One commissioner, Bob Holland, said he did not want to move forward until he receives answers to questions he submitted to a law firm that was hired to review the employment contracts.

An ongoing review of employee contracts was in the spotlight again as Leavenworth County commissioners met Thursday.

One commissioner, Bob Holland, said he did not want to move forward until he receives answers to questions he submitted to a law firm that was hired to review the employment contracts.

At issue are contracts that were approved in 2016. Several employees, including the financial administrator, county counselor and human resources director, were given contracts that ensure they will continue to receive their salaries if they are terminated unless they are convicted of felonies or fraud.

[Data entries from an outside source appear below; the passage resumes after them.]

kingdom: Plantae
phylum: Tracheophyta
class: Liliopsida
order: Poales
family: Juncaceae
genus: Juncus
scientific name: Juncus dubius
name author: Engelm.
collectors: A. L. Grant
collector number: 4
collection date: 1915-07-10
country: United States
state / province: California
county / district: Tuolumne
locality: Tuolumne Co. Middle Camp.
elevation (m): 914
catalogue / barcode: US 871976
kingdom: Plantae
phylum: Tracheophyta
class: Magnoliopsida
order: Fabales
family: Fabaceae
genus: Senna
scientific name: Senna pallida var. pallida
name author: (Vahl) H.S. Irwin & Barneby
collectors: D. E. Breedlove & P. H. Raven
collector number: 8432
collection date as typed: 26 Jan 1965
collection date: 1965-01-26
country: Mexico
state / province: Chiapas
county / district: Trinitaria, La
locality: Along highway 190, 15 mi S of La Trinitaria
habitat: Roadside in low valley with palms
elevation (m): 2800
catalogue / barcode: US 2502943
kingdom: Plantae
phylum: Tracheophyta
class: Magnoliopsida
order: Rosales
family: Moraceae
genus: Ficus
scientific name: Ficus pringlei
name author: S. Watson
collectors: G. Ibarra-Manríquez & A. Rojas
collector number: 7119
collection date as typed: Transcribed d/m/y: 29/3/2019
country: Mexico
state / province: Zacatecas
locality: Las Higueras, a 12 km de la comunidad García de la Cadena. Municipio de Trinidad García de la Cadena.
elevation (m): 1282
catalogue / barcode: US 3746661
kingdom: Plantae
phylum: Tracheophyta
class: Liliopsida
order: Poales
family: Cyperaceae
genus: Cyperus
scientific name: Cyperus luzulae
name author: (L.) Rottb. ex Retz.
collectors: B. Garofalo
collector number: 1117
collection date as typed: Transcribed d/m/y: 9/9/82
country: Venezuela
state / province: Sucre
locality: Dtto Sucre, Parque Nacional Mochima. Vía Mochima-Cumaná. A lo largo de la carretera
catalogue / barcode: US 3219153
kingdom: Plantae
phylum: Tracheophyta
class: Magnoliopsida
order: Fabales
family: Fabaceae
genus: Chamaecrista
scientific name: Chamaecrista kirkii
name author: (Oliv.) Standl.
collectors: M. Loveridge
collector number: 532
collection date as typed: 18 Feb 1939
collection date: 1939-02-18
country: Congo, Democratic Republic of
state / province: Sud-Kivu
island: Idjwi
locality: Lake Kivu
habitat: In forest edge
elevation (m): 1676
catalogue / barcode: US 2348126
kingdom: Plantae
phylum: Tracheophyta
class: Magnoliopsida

After the commission’s current chairman, Doug Smith, joined the board earlier this year, the law firm of Anderson & Byrd of Ottawa was hired to look at the validity of the contracts.

Holland, who voted in favor of the contracts last year, said Thursday that he sent 35 questions to Anderson & Byrd, but he has not received answers. Holland said he had sent out the questions March 2 and asked to have written answers by March 10.

Holland indicated he had read a draft of a letter intended for county employees who have contracts.

Smith, who has been critical of the contracts, made a motion to approve letters to be sent to contracted employees. He did not provide further details about the content of the letters.

“I totally oppose that because my questions have not been answered,” Holland said.

Commissioner Clyde Graeber, who also has been critical of the contracts, suggested waiting until Holland has answers to his questions.

Smith withdrew his motion and asked if commissioners should vote to have the law firm answer Holland’s questions.

Former Commissioner Louis Klemp was in the audience and asked to speak. Klemp questioned how much time will be spent preparing responses to Holland’s questions.

The county is paying Anderson & Byrd at a rate of $200 per hour.

“How many hours is it going to take to answer those questions?” Klemp said.

Graeber said he wants to show respect for Holland by allowing him to receive the answers.

“I don’t think that’s out of line,” Graeber said.

Commissioners voted to request that Anderson & Byrd provide answers to the questions within 10 days.

The vote was 2-1 with Smith voting against the motion.

Former Commissioner Dean Oroke also was in the audience Thursday. He suggested that the questions, which had been the subject of the motion, should be made available to the public.

“You made it public by voting to take that action,” he said.

Holland said he does not have a problem with providing a copy of the questions to Oroke.

The Leavenworth Times requested a copy of the questions following the meeting, but Holland said he did not have a copy in his office. The other two commissioners also said they did not have copies in their offices Thursday, but Smith said he would make a copy available later.